**Problem details**
Reproduce the material below verbatim, omitting the pictures.

--- START OF Records for this task ---

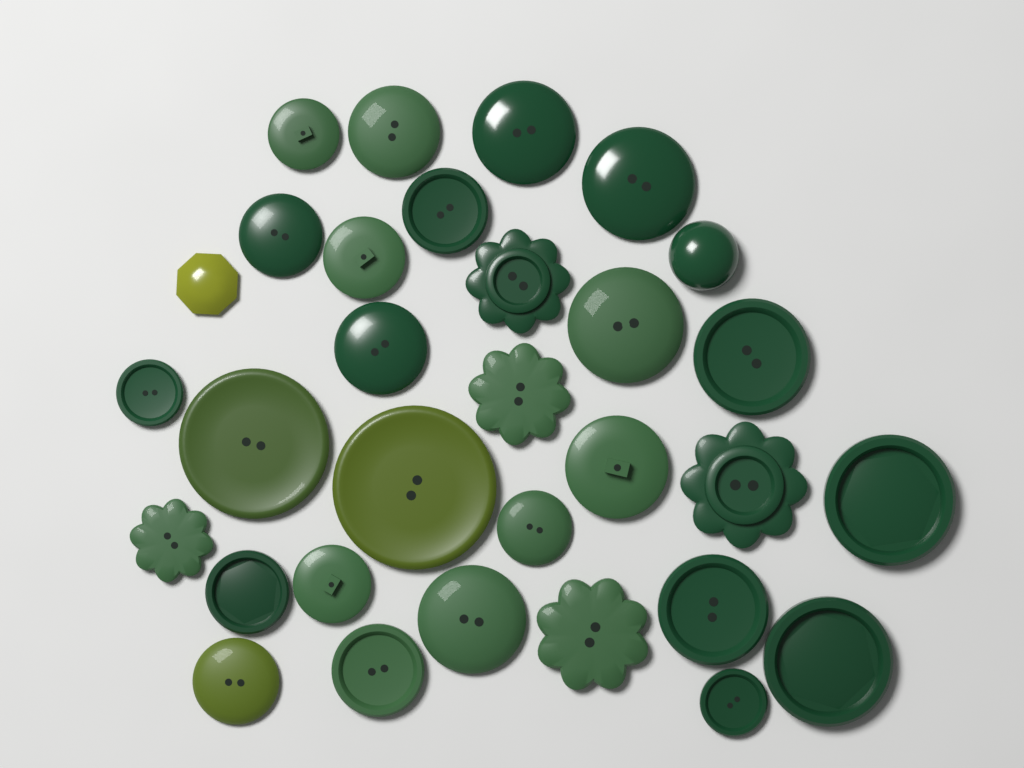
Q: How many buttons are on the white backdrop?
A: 31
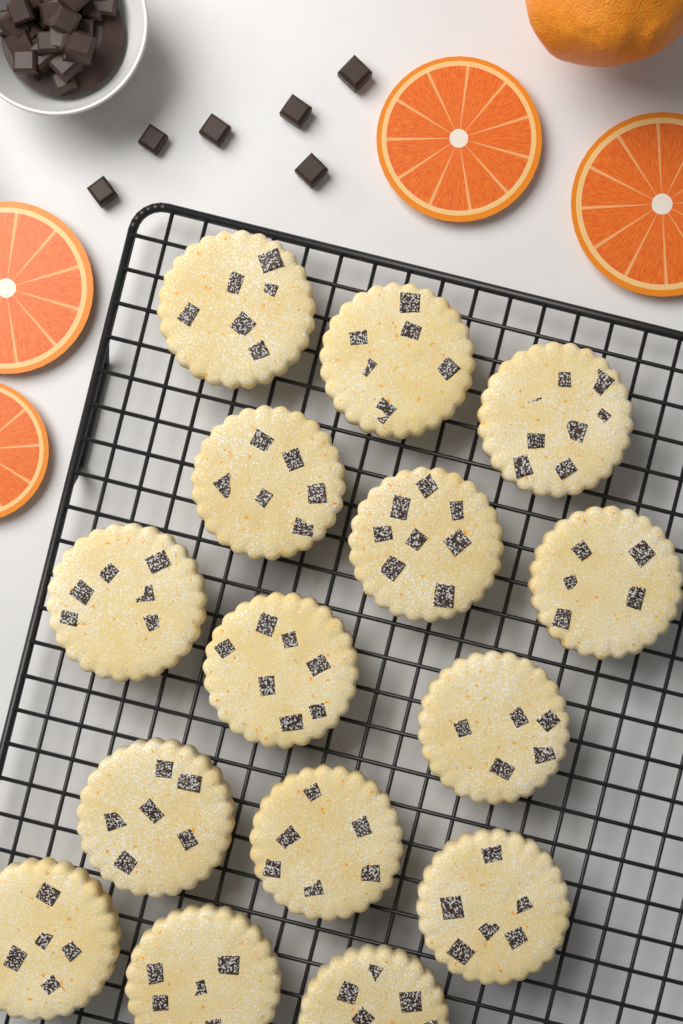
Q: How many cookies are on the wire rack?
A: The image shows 15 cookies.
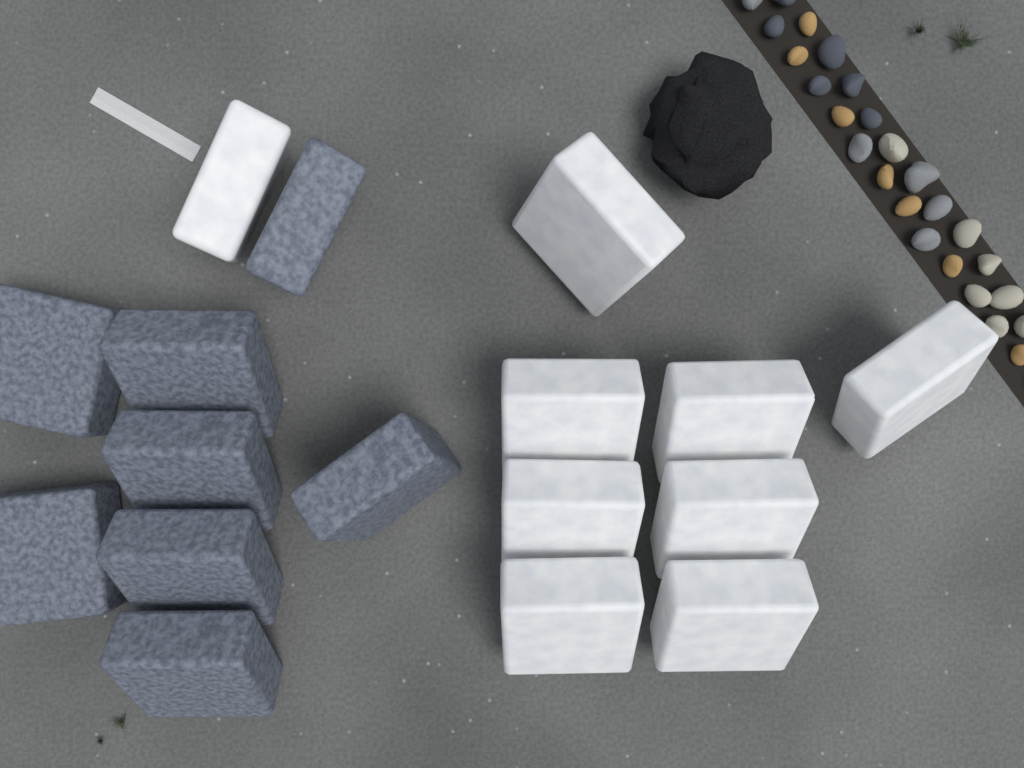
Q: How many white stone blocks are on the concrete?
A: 9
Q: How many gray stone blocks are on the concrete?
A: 8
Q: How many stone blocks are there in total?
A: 17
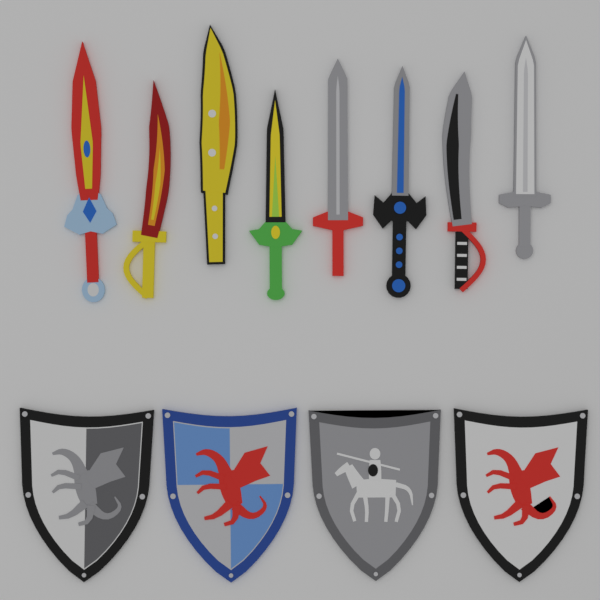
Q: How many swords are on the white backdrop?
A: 8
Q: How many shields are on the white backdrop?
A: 4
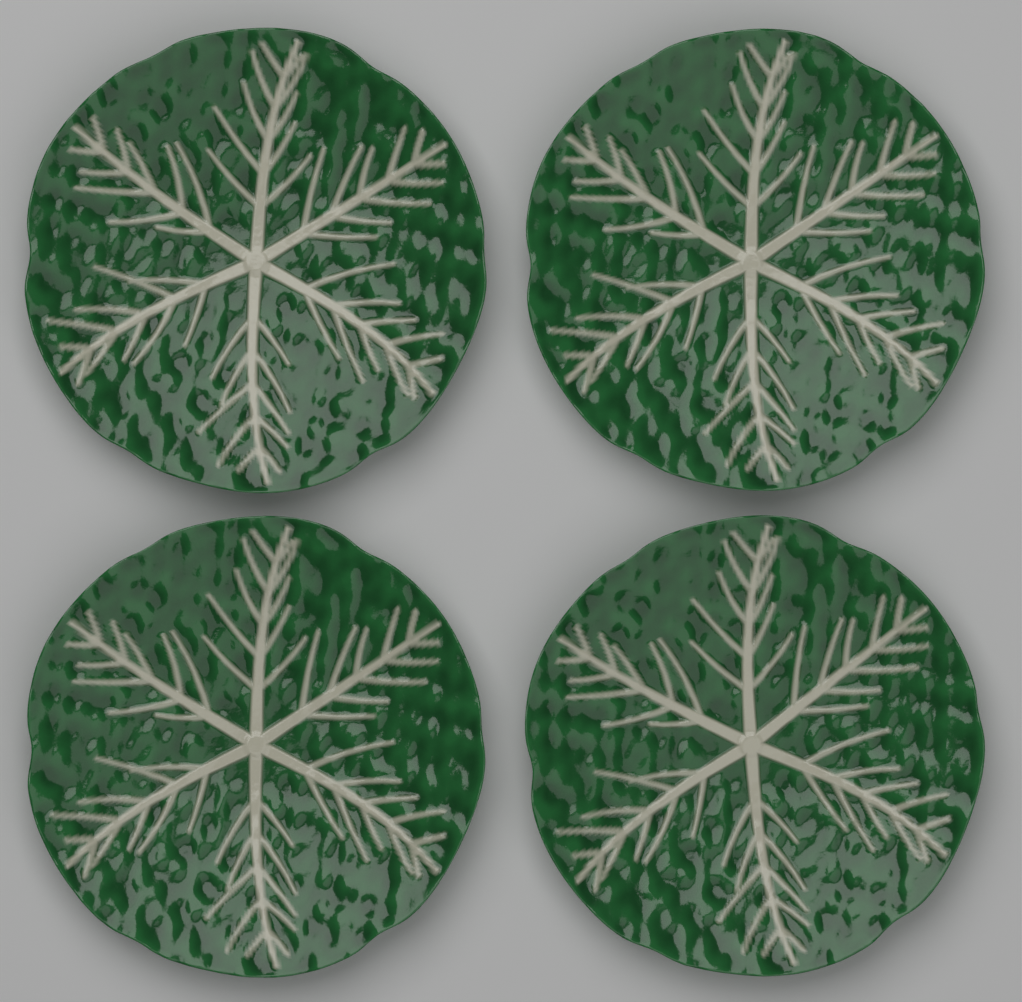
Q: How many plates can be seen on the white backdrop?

--- END OF Records for this task ---

**Answer for this exercise**
Q: How many buttons are on the white backdrop?
A: 31
Q: How many cookies are on the wire rack?
A: The image shows 15 cookies.
Q: How many white stone blocks are on the concrete?
A: 9
Q: How many gray stone blocks are on the concrete?
A: 8
Q: How many stone blocks are there in total?
A: 17
Q: How many swords are on the white backdrop?
A: 8
Q: How many shields are on the white backdrop?
A: 4
Q: How many plates can be seen on the white backdrop?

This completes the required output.